2) Deradikalisasi. Bidang deradikalisasi ditujukan pada kelompok
simpatisan, pendukung, inti dan militan yang dilakukan baik di dalam
maupun di luar lapas. Tujuan dari deradikalisasi adalah agar kelompok inti,
militan simpatisan dan pendukung meninggalkan cara-cara kekerasan dan
teror dalam memperjuangkan misinya serta memoderasi paham-paham
radikal mereka sejalan dengan semangat kelompok Islam moderat dan
cocok dengan misi-misi kebangsaan yang memperkuat NKRI.
BAB III
PENUTUP
A. Kesimpulan
Berdasarkan uraian di atas saya dapat menyimpulkan bahwa aksi terorisme
merupakan tindak kejahatan yang dilakukan oleh individu maupun organisasi yang
mempunyai akar dan jaringan yang luas, dan tidak hanya bisa ditelusuri dengan
pendekatan kelembagaan penegak hukum semata. Keterlibatan kelompok masyarakat
terutama lingkungan institusi pendidikan, paranata keluarga, dan lingkungan
masyarakat serta generasi muda itu sendiri dalam mencegah aksi terorisme menjadi
sangat penting. Oleh karena itu diperlukan keterlibatan seluruh unsur masyarakat
dalam mencegah aksi terorisme, demi kelangsungan hidup bangsa dan negara tercinta
yang damai, adil dan sejahtera.
B. Saran
Masalah terorisme harus ditindak lanjuti dari berbagai pandangan disiplin
ilmu dan buka hanya dari satu pandangan saja. Masyarakat dan pemerintah dituntut
untuk memberikan keterlibatannya mengatasi ancaman terorisme yang saat saat ini
kian semakin marak. Masyrakat dan pemerintah harus sadar bahwa terorisme bukan
semata beban TNI atau polisi, akan tetapi ini merupakan tangguung jawab dan
kepentingan bersama.
DAFTAR PUSTAKA
Terorisme, B. N. P. (2016). Strategi Menghadapi Paham Radikalisme Terorisme–ISIS.
Jakarta: Belmawa.
Kasjim, K. (2008). Terorisme dan jihad dalam perspektif hukum Islam (Doctoral dissertation,
Universitas Islam Negeri Alauddin Makassar).

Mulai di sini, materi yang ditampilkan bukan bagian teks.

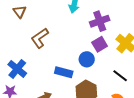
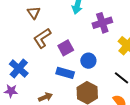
brown triangle: (20, 12) -> (34, 13), moved
purple square: (100, 44) -> (66, 48), moved

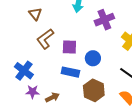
purple square: (66, 48) -> (69, 47), turned 35
purple star: (11, 91) -> (33, 92), moved

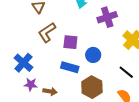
brown arrow: (52, 97) -> (50, 91), turned 32

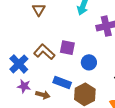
brown L-shape: (47, 32) -> (44, 52), moved, turned 70
blue rectangle: (70, 67) -> (62, 83), moved

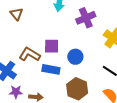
blue rectangle: (62, 83) -> (51, 69), moved

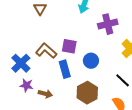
blue rectangle: (51, 69) -> (65, 69), turned 54

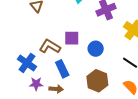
blue rectangle: (65, 69) -> (62, 69), moved

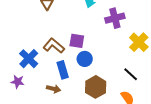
blue circle: (96, 49) -> (85, 59), moved
purple star: (36, 84) -> (18, 82), moved

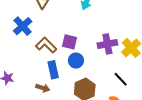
purple cross: (115, 18) -> (107, 44), moved
blue cross: (29, 59) -> (23, 26), moved

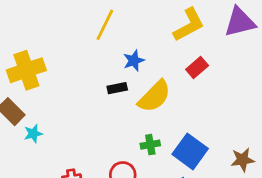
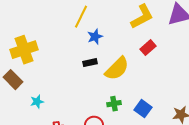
blue star: (134, 61) -> (95, 37), moved
cyan star: (33, 134) -> (37, 102), moved
blue square: (190, 151) -> (143, 109), size x0.7

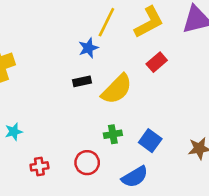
yellow line: (81, 17) -> (106, 22), moved

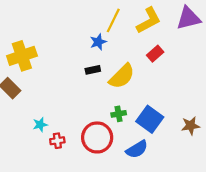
cyan star: (14, 132) -> (40, 125), moved
blue square: (150, 141) -> (150, 119), size x1.4
red circle: (87, 163) -> (97, 137), size x1.5

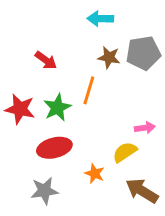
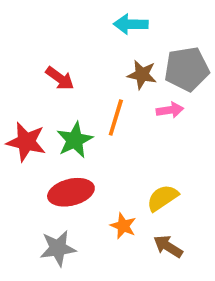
pink arrow: (145, 128) -> (170, 110), moved
brown arrow: (142, 191) -> (168, 246), moved, size x0.7

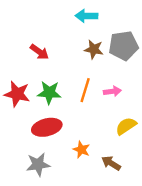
pink arrow: (170, 110) -> (112, 91), moved
orange line: (116, 118) -> (85, 90), moved
green star: (75, 140) -> (49, 93), turned 30
yellow semicircle: (162, 198) -> (126, 126), moved

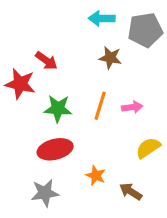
gray pentagon: (124, 46) -> (145, 30), moved
red star: (17, 94) -> (20, 84), moved

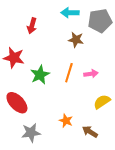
red arrow: (46, 61) -> (32, 26), moved, turned 70
green star: (58, 109) -> (40, 75), turned -30
red ellipse: (55, 149) -> (17, 103), moved, turned 60

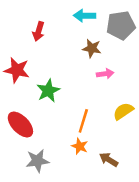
orange line: (69, 73) -> (83, 121), moved
pink arrow: (91, 74) -> (105, 74), moved
yellow semicircle: (102, 102) -> (123, 111), moved

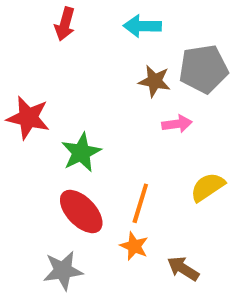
gray pentagon: (121, 25) -> (203, 69), moved
red arrow: (39, 31) -> (65, 24), moved
red ellipse: (20, 125) -> (81, 211), moved

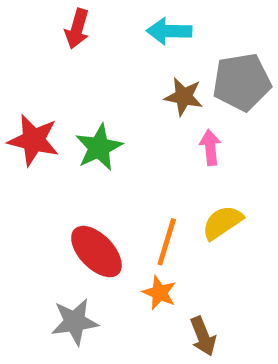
pink arrow: (177, 124) -> (210, 147), turned -88
green star: (81, 152) -> (99, 147), moved
yellow semicircle: (208, 187) -> (222, 222), moved
brown arrow: (183, 269) -> (203, 336), moved, turned -144

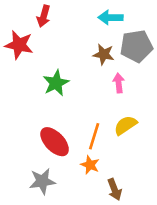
cyan arrow: (169, 31) -> (110, 18), moved
red star: (33, 140) -> (19, 45), moved

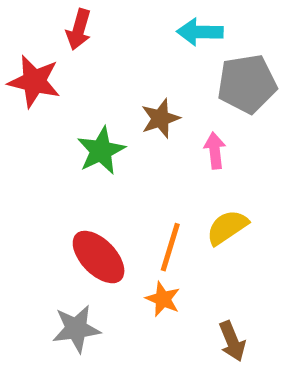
brown star: (104, 54) -> (160, 118), moved, turned -30
brown arrow: (115, 189) -> (232, 341), moved

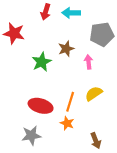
red arrow: (79, 29) -> (46, 12), moved
cyan arrow: (200, 32) -> (71, 13), moved
red ellipse: (99, 257) -> (41, 106), turned -30

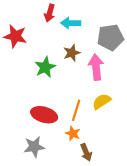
cyan arrow: (71, 13) -> (71, 23), moved
pink arrow: (89, 62) -> (96, 67), size x1.6
brown arrow: (96, 141) -> (86, 152), moved

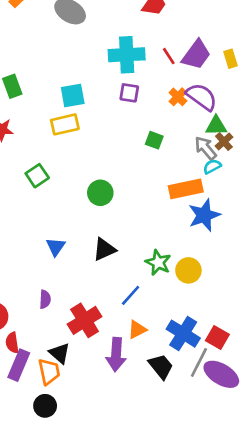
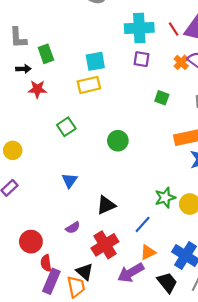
blue triangle: (56, 247) -> (70, 180), moved
black triangle: (104, 249) -> (106, 205), moved
green star: (158, 263) -> (165, 198), turned 30
purple semicircle: (45, 299) -> (73, 228), turned 56
purple arrow: (116, 355) -> (131, 273), turned 56

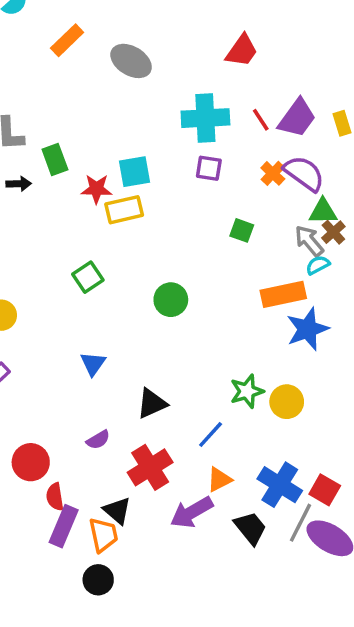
red star: (37, 89) -> (96, 189), moved

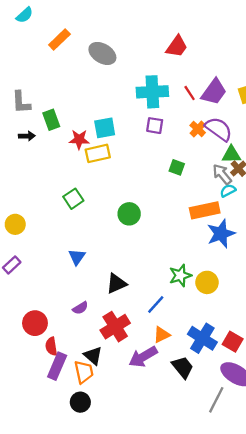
gray line: (301, 523) -> (216, 400), moved

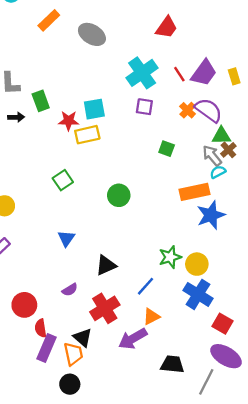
cyan cross: (152, 92) -> (142, 73), turned -32
blue cross: (202, 338) -> (198, 294), moved
black trapezoid: (183, 367) -> (172, 364), moved, turned -45

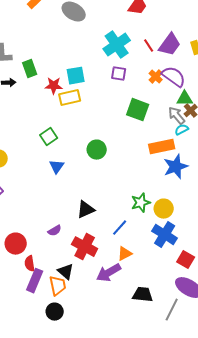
green square: (167, 149) -> (138, 110), size x1.6
blue triangle: (66, 238) -> (57, 167), moved
red cross: (105, 308) -> (85, 247), turned -30

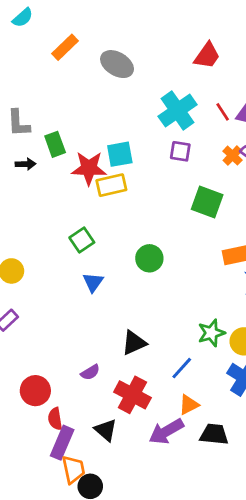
red star: (54, 86) -> (89, 168), size x1.4
orange trapezoid: (58, 286) -> (73, 469), moved
black trapezoid: (143, 295) -> (214, 434), moved

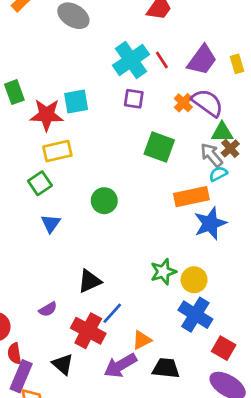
red line: (223, 112) -> (162, 60), moved
yellow rectangle: (111, 185) -> (57, 151), moved
blue line: (182, 368) -> (112, 313), moved

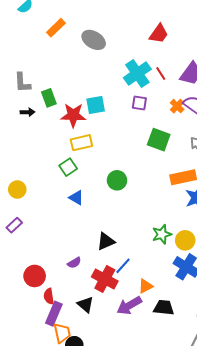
blue triangle: (51, 223) -> (76, 198), turned -35

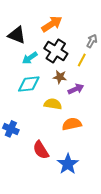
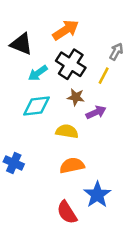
orange semicircle: (72, 124) -> (72, 166), moved
red semicircle: (41, 150) -> (67, 212), moved
blue star: (68, 164) -> (97, 195), moved

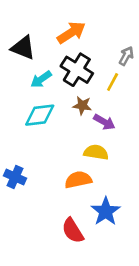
purple arrow: (96, 112) -> (104, 122), turned 54
yellow semicircle: (67, 131) -> (96, 152), moved

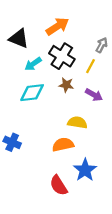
purple arrow: (104, 122) -> (94, 95), moved

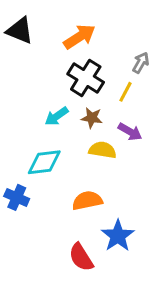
black triangle: (19, 38) -> (20, 31), moved
cyan arrow: (33, 64) -> (57, 116), moved
cyan diamond: (32, 93) -> (44, 162), moved
yellow semicircle: (77, 122) -> (102, 150), moved

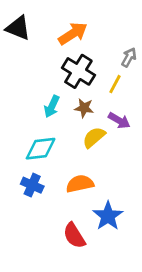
cyan arrow: (57, 116) -> (52, 107), turned -30
yellow semicircle: (102, 150) -> (94, 137), turned -50
blue cross: (17, 197) -> (32, 185), moved

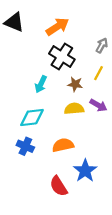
yellow line: (115, 84) -> (98, 73), moved
brown star: (84, 108) -> (75, 84), moved
purple arrow: (119, 121) -> (98, 105), moved
yellow semicircle: (94, 137) -> (74, 109), turned 36

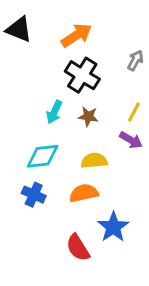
yellow line: (98, 73) -> (134, 112), moved
brown star: (75, 84) -> (88, 116), moved
yellow semicircle: (74, 109) -> (94, 161), moved

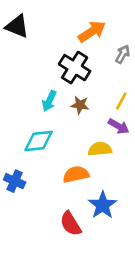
orange arrow: (76, 35) -> (92, 32), moved
yellow semicircle: (94, 161) -> (100, 149), moved
blue cross: (34, 195) -> (15, 181), moved

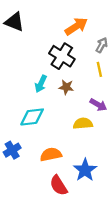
yellow line: (121, 101) -> (99, 69), moved, turned -40
orange semicircle: (76, 174) -> (51, 154), moved
blue cross: (15, 181) -> (12, 150), turned 35

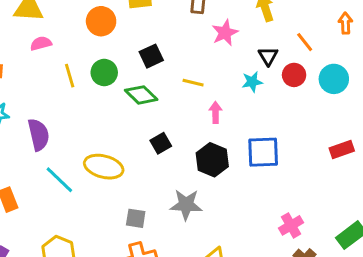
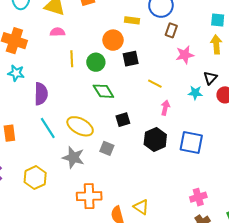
orange circle: (101, 21) -> (113, 40), moved
green diamond: (141, 95) -> (103, 91), moved
gray star: (186, 205) -> (73, 157), moved
gray square: (136, 218) -> (107, 148), moved

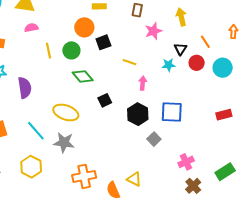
cyan line: (48, 128) -> (36, 131), moved
gray square: (107, 148) -> (154, 139), moved, turned 32

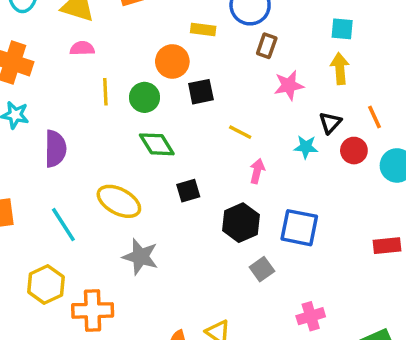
gray star: (64, 143) -> (140, 257), moved
orange cross: (84, 176) -> (93, 310), moved

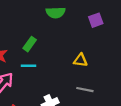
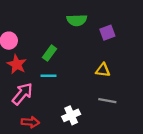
purple square: (96, 20) -> (107, 33), moved

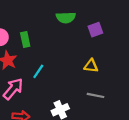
green rectangle: (50, 53) -> (25, 39), moved, turned -48
cyan line: (48, 76) -> (38, 71), turned -56

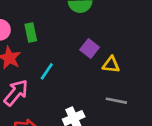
purple square: (95, 30) -> (90, 49), moved, turned -32

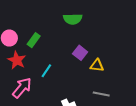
green rectangle: (31, 32) -> (34, 40), turned 48

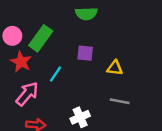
green rectangle: (34, 40) -> (41, 38), size x1.5
purple square: (80, 53) -> (85, 53), moved, turned -32

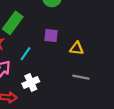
white cross: (80, 117) -> (31, 82), moved

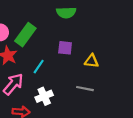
gray line: (81, 77) -> (85, 89), moved

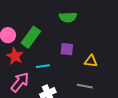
cyan line: (39, 67) -> (43, 66), turned 48

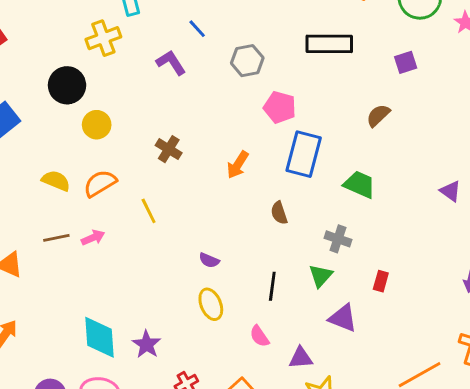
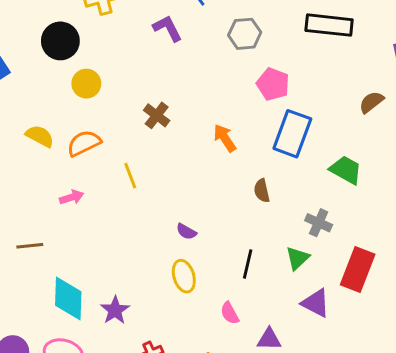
orange arrow: (238, 165) -> (225, 138), turned 108
brown line: (56, 238) -> (30, 246), moved
red rectangle: (381, 281) -> (358, 270), size x2.0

Kusumah, M. W. (2002). Terorisme dalam perspektif politik dan hukum. Indonesian Journal
of Criminology.
Wiyani, N. A. (2013). Pendidikan agama Islam berbasis anti terorisme di SMA. Jurnal
Pendidikan Islam, 2(1), 65-83.
Fair, C. C., & Shepherd, B. (2006). Who supports terrorism? Evidence from fourteen Muslim
countries. Coastal Management, 29(1), 51-74.